### What you are asked to do:
Resume the article on telemedicine in Kenya below, picking up right after its final sentence.

Telemedicine Gains Pace In Kenya as KMPDC approves 20 Hospitals to roll out services amid Covid-19 containment measures

The COVID-19 pandemic has brought about a lot of changes in several sectors not only in Kenya, but the world at large. It is no longer business as usual and the health sector has not been left behind.

When the first case of COVID-19 was reported in Kenya, the number of people going to health facilities to seek treatment dropped as Kenyans shunned hospitals due to fears of contracting the virus from the said institutions.

In line with KMPDC’s mandate of regulating the practice and licensing of medicine & dentistry and healthcare institutions in the country, the Council moved swiftly to respond to this growing concern by looking into ways of ensuring patients still got quality healthcare from their healthcare providers despite the prevailing circumstances.

To enable patients consult with their doctors virtually KMPDC commenced the issuance of provisional approvals for various registered and licensed health institutions to offer virtual medical services. So far, about 20 health facilities have received approvals from KMPDC to offer telemedicine services in the country.

The approvals only granted permission for the health facilities to offer virtual consultation health services. These approvals were subject to review every three months from date of issue. 

“The move by the Council to approve the facilities to offer telemedicine is a response to a growing need for the services due to physical distancing rules imposed by the government to curb the spread of COVID-19,” said KMPDC Ag. Corporation Secretary, Michael Onyango.

The Council has now taken it up not just as a COVID-19 mitigation measure but as a way of increasing access to healthcare in an effort to promote Universal Health Coverage and is now issuing annual licenses to health facilities to offer virtual consultation health services. Facilities receive licenses after satisfying the Council that telemedicine services offered are aligned to data protection and medical records regulations.

Even though Kenya currently is yet to enact laws regulating telemedicine, the Council developed e-Health guidelines back in 2019, and shared the same with the relevant government authorities for approval and subsequent gazettement.

“The rules will offer a base for the full roll out of telemedicine services in Kenya,” Onyango says.

According to the Centre for Disease Control (CDC), “telemedicine is the use of electronic information and telecommunication technology to get the health care you need while practicing social distancing.  All you need is a phone or device with the internet to continue your medical care while protecting yourself and your healthcare provider from COVID-19.”

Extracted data
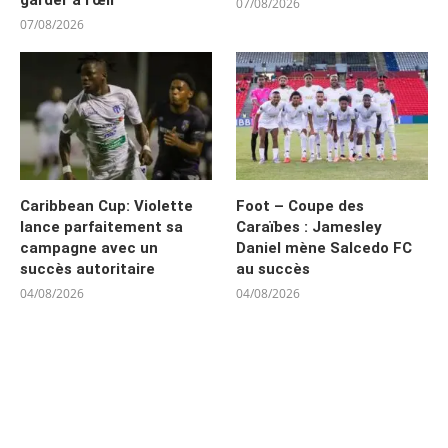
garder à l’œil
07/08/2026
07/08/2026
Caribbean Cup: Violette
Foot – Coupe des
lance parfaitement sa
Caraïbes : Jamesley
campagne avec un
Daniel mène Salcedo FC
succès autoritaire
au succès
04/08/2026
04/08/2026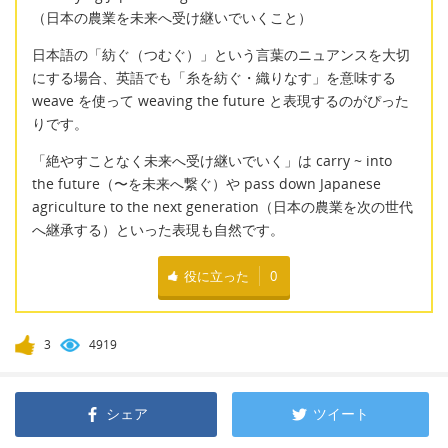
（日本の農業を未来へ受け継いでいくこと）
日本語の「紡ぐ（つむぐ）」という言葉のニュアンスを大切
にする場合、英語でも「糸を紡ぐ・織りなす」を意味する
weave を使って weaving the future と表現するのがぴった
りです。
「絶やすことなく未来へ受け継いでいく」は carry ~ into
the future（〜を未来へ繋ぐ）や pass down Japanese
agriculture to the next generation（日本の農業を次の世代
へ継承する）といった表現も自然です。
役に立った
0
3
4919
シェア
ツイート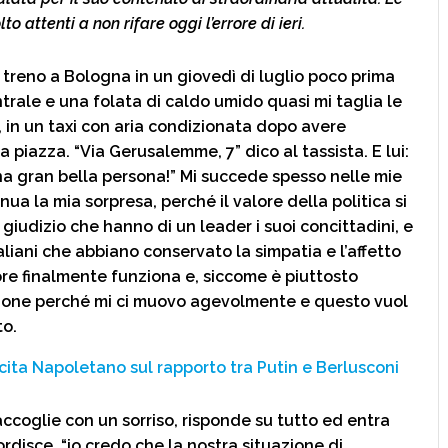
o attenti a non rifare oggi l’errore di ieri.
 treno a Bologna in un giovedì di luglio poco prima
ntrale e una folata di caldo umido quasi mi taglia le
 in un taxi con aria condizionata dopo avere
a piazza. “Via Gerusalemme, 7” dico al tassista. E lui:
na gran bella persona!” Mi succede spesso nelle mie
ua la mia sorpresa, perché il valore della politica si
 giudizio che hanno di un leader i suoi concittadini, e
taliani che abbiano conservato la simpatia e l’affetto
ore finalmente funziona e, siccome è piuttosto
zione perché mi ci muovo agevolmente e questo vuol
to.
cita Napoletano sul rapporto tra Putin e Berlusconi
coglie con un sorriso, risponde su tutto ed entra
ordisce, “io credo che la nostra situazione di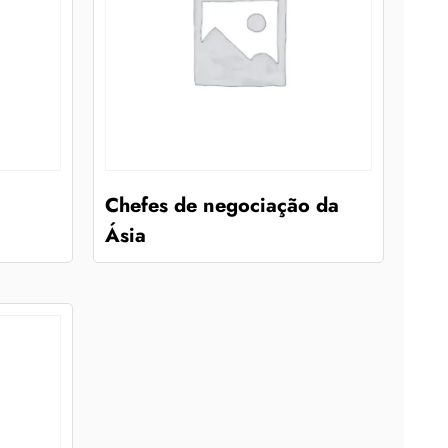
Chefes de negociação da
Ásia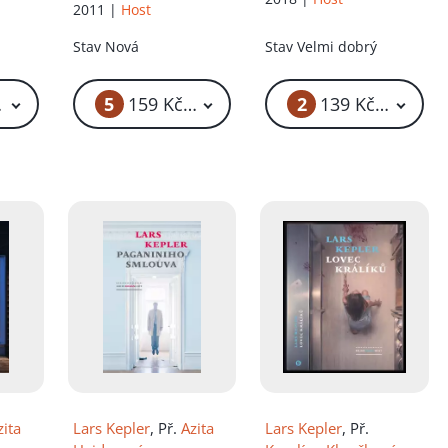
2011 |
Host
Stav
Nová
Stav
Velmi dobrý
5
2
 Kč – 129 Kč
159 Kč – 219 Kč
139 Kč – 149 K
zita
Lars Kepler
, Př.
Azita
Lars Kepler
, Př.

---

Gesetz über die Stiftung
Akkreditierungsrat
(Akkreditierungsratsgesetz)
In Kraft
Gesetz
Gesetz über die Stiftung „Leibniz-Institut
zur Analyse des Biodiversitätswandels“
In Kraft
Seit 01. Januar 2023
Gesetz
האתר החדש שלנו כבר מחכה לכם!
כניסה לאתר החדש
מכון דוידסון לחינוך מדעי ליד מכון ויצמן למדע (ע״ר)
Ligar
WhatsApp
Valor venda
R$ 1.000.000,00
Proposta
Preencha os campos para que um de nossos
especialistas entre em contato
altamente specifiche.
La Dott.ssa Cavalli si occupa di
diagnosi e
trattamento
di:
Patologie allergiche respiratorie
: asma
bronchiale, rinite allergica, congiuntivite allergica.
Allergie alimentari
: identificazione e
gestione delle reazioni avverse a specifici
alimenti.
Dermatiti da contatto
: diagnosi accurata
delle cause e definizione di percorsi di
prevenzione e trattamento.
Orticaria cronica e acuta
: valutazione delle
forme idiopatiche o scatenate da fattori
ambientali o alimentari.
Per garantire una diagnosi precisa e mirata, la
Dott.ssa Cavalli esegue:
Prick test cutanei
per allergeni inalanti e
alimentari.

---

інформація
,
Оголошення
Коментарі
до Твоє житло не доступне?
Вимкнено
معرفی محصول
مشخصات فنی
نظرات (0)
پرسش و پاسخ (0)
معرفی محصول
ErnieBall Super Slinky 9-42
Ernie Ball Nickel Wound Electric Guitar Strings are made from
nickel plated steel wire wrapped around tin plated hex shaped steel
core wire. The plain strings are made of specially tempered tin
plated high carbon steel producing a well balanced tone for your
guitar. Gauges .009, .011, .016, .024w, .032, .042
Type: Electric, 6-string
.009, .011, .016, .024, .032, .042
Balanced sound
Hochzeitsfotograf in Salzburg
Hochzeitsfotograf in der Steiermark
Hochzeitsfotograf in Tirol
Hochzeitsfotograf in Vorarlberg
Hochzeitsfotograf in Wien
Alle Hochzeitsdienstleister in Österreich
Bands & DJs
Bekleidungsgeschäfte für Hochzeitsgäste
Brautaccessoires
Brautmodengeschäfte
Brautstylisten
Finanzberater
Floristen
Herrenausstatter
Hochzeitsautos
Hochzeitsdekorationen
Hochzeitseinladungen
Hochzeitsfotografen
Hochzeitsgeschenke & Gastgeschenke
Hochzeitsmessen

### Expected answer:
Onyango however says only existing health facilities received approvals to offer the services.

“The facilities receive approvals after satisfying the Council that telemedicine services offered are aligned to data protection and medical records regulations,” he says.

Onyango adds that telemedicine services are “here to stay” after COVID-19 accelerated the adoption of technology in healthcare.

According to the Telemedicine Services Market Global Report 2020-30: COVID-19 Growth and Change “the global telemedicine services market is expected grow from $39.3 billion in 2019 to $48.3 billion in 2020 at a compound annual growth rate (CAGR) of 23.0%. The growth is mainly due to the lockdown across countries owing to the COVID-19 outbreak and the preference for contactless medical services. The market is then expected to stabilize and reach $78.3 billion in 2023 at CAGR of 17.4%.”

In line with the anticipated growth, KMPDC has set up a regulatory framework for E-health in Kenya. Already, the Council has plans to review the Code of Conduct for medical and dental practitioners in a bid to align it to technology driven health services.

That is not without concerns. First, ensuring patient data security is a challenge due to the vast and boundless nature of the Internet, Onyango says. “But we are in the early stages of telemedicine. People may be skeptical but the regulator is ready for the shift in medical services.”

“Regulating the Internet is very difficult,” Onyango adds.

The proposed e-Health regulations, drafted in 2019, bar health service providers from hosting the platforms outside Kenya.

The draft regulations cover areas of virtual medicine, use of artificial intelligence in health and e-Learning including training of medical personnel and online based continuous professional development (CPD) points.

Further, the regulations address establishment of virtual medical facilities prescribing disciplinary measures for any form of misconduct.